Мы никогда не были вместе. И никогда не могли бы быть. Из-за твоей натуральности до мозга костей, со всеми въевшимися совковыми загонами про женитьбу, будущее и продолжение рода. Из-за моих потертых от времени шкафов, забитых под завязку скелетами и еще свежаками. Увидев лишь меньшую их долю, ты нервно смеялся и шептал, что я странный и наглухо неадекватный. Все, что могло между нами быть под изменчивые настроения московской осени- это грязно, горячо и остро до дрожи в коленях где-нибудь в самых захламленных подсобках, самых забитых до не вдохнуть автобусах или самых закуренных туалетах. Когда ты расскажешь одну из десятков случайных историй, где ты по фану спал с другом в неожиданно удобной 69, упирал в шуточной потной борьбе пацана в пах или оттягивал какому-то чуваку щеку, как шлюшке, чтобы он не кидался на тебя с кулаками в попытке подъебать вновь. Или же после очередного приступа блядской привычки сосать и грызть чупа-чупс с косыми взглядами на мои сигареты и насмешками – жрать сладкое лучше, чем курить, и я посмотрю, как через десять лет ты будешь выхаркивать свои легкие.

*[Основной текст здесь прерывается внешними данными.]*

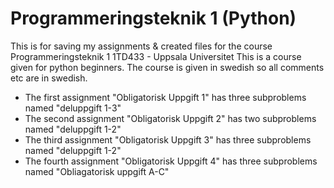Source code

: # Programmeringsteknik 1 (Python)
This is for saving my assignments & created files for the course Programmeringsteknik 1 1TD433 - Uppsala Universitet
This is a course given for python beginners. The course is given in swedish so all comments etc are in swedish.

* The first assignment "Obligatorisk Uppgift 1" has three subproblems named "deluppgift 1-3"
* The second assignment "Obligatorisk Uppgift 2" has two subproblems named "deluppgift 1-2"
* The third assignment "Obligatorisk Uppgift 3" has three subproblems named "deluppgift 1-2"
* The fourth assignment "Obligatorisk Uppgift 4" has three subproblems named "Obliagatorisk uppgift A-C"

А может, когда смартфон мигнет, и в этот раз я увижу как всегда быструю смазанную фотку твоих жилистых худых ног в ванной с припиской «грязевые ванны в ржавчине, обожаю, когда, наконец, включают горячую воду». Мой хер в штанах на все твои прикрытые невинным смехом выходки дыбится так же мощно, как тянет проблеваться от всей твоей фальши, набившейся в мой организм отравляющими обрывками фраз, сладких улыбок и высокоуровневых изобретательных отмаз.
Но я глотаю взахлеб тебя полностью без разбора на ядовитое из уст и дурмана от пальцев, скользящих по грифу так, что кончить можно без рук то ли от музыки, толкающей изнутри грудную клетку, то ли от вздувшихся на кистях пульсирующих вен. Коплю в смертельной концентрации, пока на моих пальцах не окажется разящий металлом кастет, а за твоей щекой апельсиновый. И вечер, что выманил тебя притворно теплой погодой, бьет в поддых ледяным воздухом, подготавливая для меня, избавляя от вечной самовлюбленной правильности. Следом вступаю я, выбивая возмущенно удивленный крик из припухших губ, когда железка бескомпромиссно впечатывается в очертания леденца, раздрабливая его на куски вместе с зубами, выдирая корни, разрывая тугие нервы из сведенных дикой болью челюстей. Я отбрасываю в сторону окровавленный кастет, желая собственной кожей, кулаком ощутить пронзающий и содрогающий ток от удара по вылепленной идеально скуле, гладко выбритой щеке, кровящим губам. Так же сильно как ты ненавидишь шрамы и следы на теле, я врываюсь кусающим животным поцелуем. Втягиваю коктейль из осколков твоих зубов и крови, приправленной цитрусовыми обломками. Выпиваю твой раздражающий скулеж, от которого мои костяшки лишь крепче врезаются под твои ребра и между ними, лишая вдохов и возможности оправдать меня. Каждый удар и плевок твоей кровью и шматками мяса из твоего рта сводит мышцы свинцом от предвкушения. От того, как до дергающихся желваков ты будешь ненавидеть меня, избегать моего имени, проглатывать его в речах и мечтать увидеть меня вновь лишь с двусторонне наточенным ножом и во сне.
Пальцы грубо врезаются в напряженную вытянувшеюся шею, и волной облегчения по мышцам твой испуганный взгляд и слетающее невнятное с изодранных губ «никогда не прощу».